De nos jours, la majorité des Français investissent dans l’assurance vie. C’est d’ailleurs une fiscalité à la fois avantageuse, mais aussi complexe selon certains dires. En général, elle est régie par deux règles fiscales : rachat et transmission. L’article ci-présent va vous aider à choisir entre les deux.

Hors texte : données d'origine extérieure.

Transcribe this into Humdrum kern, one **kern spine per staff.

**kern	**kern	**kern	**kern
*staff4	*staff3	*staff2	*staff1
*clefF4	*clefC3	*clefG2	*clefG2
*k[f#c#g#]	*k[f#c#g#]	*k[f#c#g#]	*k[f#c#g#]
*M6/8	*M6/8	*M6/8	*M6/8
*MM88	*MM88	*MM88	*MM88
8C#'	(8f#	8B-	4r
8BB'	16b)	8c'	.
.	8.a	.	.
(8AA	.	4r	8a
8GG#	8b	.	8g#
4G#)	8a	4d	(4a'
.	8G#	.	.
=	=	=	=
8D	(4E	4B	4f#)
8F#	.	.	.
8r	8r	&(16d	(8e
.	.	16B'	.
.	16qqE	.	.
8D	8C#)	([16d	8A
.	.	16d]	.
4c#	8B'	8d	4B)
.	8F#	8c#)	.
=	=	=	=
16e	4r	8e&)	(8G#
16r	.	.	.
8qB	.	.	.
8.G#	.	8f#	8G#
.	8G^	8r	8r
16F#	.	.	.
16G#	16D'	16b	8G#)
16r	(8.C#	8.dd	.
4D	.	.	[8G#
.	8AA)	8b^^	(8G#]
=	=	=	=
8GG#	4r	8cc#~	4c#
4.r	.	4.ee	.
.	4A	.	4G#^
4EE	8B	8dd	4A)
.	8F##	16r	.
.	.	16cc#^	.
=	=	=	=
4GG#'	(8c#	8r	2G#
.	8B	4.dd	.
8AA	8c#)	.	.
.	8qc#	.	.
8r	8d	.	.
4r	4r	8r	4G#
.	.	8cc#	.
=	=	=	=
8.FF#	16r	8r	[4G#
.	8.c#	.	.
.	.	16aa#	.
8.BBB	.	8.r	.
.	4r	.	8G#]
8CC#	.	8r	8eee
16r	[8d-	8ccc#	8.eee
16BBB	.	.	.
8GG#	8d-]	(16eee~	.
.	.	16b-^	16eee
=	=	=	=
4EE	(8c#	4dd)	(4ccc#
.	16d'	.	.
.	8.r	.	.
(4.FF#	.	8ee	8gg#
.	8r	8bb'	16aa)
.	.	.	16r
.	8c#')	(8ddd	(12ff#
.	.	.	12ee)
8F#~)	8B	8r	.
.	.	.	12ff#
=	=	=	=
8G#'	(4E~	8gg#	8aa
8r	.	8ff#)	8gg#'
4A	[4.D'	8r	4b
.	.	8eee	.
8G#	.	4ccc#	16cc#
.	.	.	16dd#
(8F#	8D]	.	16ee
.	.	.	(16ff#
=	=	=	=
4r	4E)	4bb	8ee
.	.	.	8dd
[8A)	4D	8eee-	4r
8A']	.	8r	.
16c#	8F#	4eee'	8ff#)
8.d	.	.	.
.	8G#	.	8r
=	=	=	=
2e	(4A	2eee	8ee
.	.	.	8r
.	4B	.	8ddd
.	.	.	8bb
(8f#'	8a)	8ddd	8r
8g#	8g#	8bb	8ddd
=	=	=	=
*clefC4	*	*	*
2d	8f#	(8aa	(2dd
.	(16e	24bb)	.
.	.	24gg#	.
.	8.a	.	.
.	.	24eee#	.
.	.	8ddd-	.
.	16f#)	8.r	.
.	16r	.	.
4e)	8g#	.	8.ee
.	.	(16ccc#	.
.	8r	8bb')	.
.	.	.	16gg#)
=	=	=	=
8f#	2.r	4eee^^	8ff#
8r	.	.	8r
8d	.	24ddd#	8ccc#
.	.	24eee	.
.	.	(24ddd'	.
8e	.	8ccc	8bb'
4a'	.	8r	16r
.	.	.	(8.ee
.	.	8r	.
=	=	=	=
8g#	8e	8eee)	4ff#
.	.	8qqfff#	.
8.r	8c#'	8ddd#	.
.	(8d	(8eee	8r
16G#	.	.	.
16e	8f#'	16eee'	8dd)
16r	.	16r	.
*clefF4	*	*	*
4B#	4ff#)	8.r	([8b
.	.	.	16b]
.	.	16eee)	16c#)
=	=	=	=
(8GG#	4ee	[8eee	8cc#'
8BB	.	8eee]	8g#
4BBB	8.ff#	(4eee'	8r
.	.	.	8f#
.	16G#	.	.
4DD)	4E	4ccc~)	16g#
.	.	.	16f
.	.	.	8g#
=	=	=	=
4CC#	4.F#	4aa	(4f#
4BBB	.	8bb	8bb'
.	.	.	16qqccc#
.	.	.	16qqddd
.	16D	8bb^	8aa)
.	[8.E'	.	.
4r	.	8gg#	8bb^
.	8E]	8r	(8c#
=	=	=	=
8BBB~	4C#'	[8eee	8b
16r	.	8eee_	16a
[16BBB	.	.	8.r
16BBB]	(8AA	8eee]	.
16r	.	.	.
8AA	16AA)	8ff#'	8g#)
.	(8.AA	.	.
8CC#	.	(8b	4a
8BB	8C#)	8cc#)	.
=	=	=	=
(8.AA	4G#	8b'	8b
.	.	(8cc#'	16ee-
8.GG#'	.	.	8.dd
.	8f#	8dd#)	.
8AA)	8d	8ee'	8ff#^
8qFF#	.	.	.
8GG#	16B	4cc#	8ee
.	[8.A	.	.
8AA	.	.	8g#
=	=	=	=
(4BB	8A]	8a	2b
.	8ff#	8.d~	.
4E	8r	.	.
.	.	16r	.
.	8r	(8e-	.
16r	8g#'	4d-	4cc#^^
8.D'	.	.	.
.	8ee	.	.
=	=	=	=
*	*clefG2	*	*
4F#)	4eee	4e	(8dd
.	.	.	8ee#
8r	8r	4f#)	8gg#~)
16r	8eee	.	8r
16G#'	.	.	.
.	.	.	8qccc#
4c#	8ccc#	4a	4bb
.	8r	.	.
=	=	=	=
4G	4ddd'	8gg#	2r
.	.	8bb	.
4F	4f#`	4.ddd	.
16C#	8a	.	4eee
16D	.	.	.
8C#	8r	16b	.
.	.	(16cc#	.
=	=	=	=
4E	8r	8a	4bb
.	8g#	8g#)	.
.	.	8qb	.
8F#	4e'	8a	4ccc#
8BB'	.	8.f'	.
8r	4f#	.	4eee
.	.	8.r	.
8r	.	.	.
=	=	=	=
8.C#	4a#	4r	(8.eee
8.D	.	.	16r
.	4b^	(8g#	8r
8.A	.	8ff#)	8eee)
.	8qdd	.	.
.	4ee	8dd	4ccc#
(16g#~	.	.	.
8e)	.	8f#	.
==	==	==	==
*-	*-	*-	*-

Fiscalité pour le rachat d’une assurance vie

Il existe deux sortes de rachat possibles: le rachat partiel et le rachat total. En général, il ne s’agit pas ici de rachat, mais plutôt de retrait. En ce qui concerne le rachat partiel, il consiste à une réduction de capital tout en gardant une continuité pour votre assurance vie. Contrairement à ce dernier, le rachat total admet sur le coût une finalité directe sur l’assurance vie. En quoi connaître tout cela est-il utile ? La réponse est simple : le gain. Grâce à ce procédé, chaque client peut retirer une certaine somme d’argent selon la fiscalité choisie et l’ancienneté de son contrat, et cela s’applique pour n’importe quelle raison. Il suffit alors de contacter en avance son assureur ou son banquier. Il serait donc plus judicieux de vous lancer dans le rachat partiel pour concevoir un revenu lors de votre liquidation.
Fiscalité pour la transmission d’une assurance vie

Il est possible de transmettre son assurance vie à un successeur. Cela va augmenter les revenus que vous avez gagnés, pour celui ou ceux qui vont vous succéder. Aussi, il est à noter que plusieurs personnes peuvent être désignées comme successeurs morales ou physiques. Ces derniers peuvent être des personnes n’ayant aucun lien héréditaire avec leurs prédécesseurs, qui est d’ailleurs libre pour choisir ses successeurs. Le capital versé va alors dépendre de l’âge et de la date de versement du souscripteur. D’autre part, en cas de décès, si le contrat de vie est plus ou moins récent (minimum 4 ans), le pourcentage de revenu commence à 12,8% et peut atteindre 20%.